US President Trump announced on March 11, 2026 (via Truth Social) that America First Refining will build the first new major U.S. oil refinery in nearly 50 years.
The project is a 168,000 barrels-per-day (bpd) greenfield refinery at the Port of Brownsville, Texas — a deep-water port with rail and sea access ideal for exports and logistics.
Confirmed Project Details (as of April 11, 2026)
Design focus: Built specifically to process light, sweet U.S. shale oil (primarily from the Permian Basin and other domestic fracking plays). Many existing Gulf Coast refineries were reconfigured over the past 40+ years for heavier, sour imported crudes from Canada, Venezuela, or Mexico — creating a mismatch with America’s growing surplus of lighter domestic crude.
Scale: 20-year offtake agreement to process 1.2 billion barrels of U.S. shale oil (producing ~50 billion gallons of refined products like gasoline, diesel, and jet fuel).
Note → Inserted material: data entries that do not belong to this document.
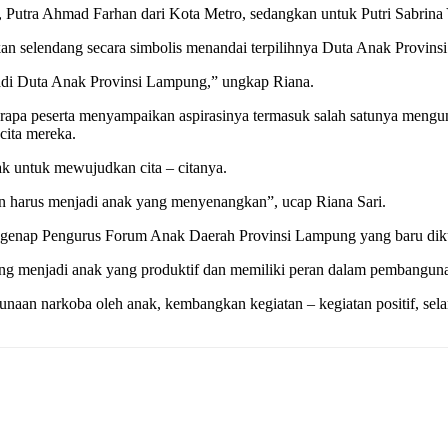
, Putra Ahmad Farhan dari Kota Metro, sedangkan untuk Putri Sabrin
 selendang secara simbolis menandai terpilihnya Duta Anak Provin
jadi Duta Anak Provinsi Lampung,” ungkap Riana.
apa peserta menyampaikan aspirasinya termasuk salah satunya mengu
cita mereka.
ak untuk mewujudkan cita – citanya.
an harus menjadi anak yang menyenangkan”, ucap Riana Sari.
 segenap Pengurus Forum Anak Daerah Provinsi Lampung yang baru dik
pung menjadi anak yang produktif dan memiliki peran dalam pembanguna
naan narkoba oleh anak, kembangkan kegiatan – kegiatan positif, selam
Trump called it a “historic $300 billion deal — the biggest in U.S. history.”
Partners: Backed by capital and long-term commitments from India’s Reliance Industries (world’s largest refining complex operator). The deal is framed as helping reduce the U.S. trade deficit with India while keeping crude supply and refining benefits domestic.
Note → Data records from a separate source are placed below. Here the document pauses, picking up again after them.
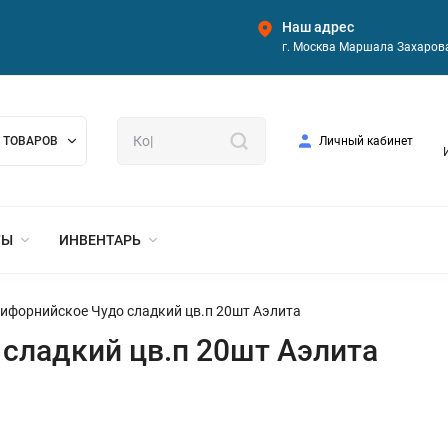
Наш адрес
г. Москва Маршала Захарова
 ТОВАРОВ
Личный кабинет
ТЫ
ИНВЕНТАРЬ
ифорнийское Чудо сладкий цв.п 20шт Аэлита
сладкий цв.п 20шт Аэлита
Timeline: Groundbreaking targeted for Q2 2026 (as early as April). Larger units expected onsite by 2028; fuel sales potentially starting 2029. Full commissioning for a project this size typically takes 5–7 years.
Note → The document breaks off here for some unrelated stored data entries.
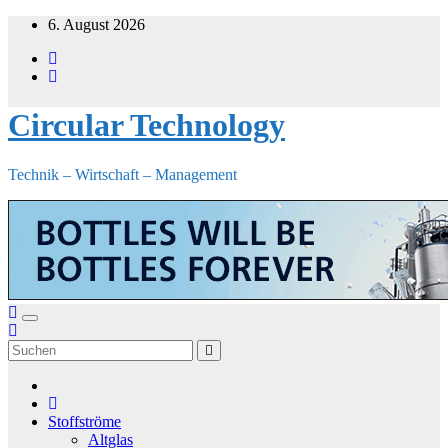
Zum
6. August 2026
Inhalt
springen
Circular Technology
Technik – Wirtschaft – Management
Stoffströme
Altglas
Benefits claimed: Thousands of constructions + permanent high-wage jobs in South Texas; enhanced energy security (no foreign heavy crude needed); increased domestic refining capacity; and “the cleanest refinery in the world” via modern tech.
Important Realism Check
“First in 50 years” is accurate for a major greenfield refinery: No comparable new standalone U.S. refinery has broken ground since the 1970s. Capacity has grown via expansions/debottlenecking of existing plants, but not new large-scale builds — largely due to regulatory, environmental, and economic hurdles.
Project history note: The site/development concept originated earlier (as Element Fuels/Hydrogen-powered plans in 2024) and was rebranded as America First Refining in late 2025. Trump’s announcement provided high-profile momentum via permitting/tax policy signals.
Challenges remain: Permitting, local/environmental opposition (common near the border), construction costs, and global oil markets could still shift timelines or economics. No groundbreaking has been confirmed in the ~30 days since announcement.
This fits Trump’s “America First” energy push amid record U.S. shale production and occasional refining bottlenecks that have led to exporting crude while importing some products. Supporters see it as unlocking domestic supply chains; skeptics note long lead times and foreign investment elements.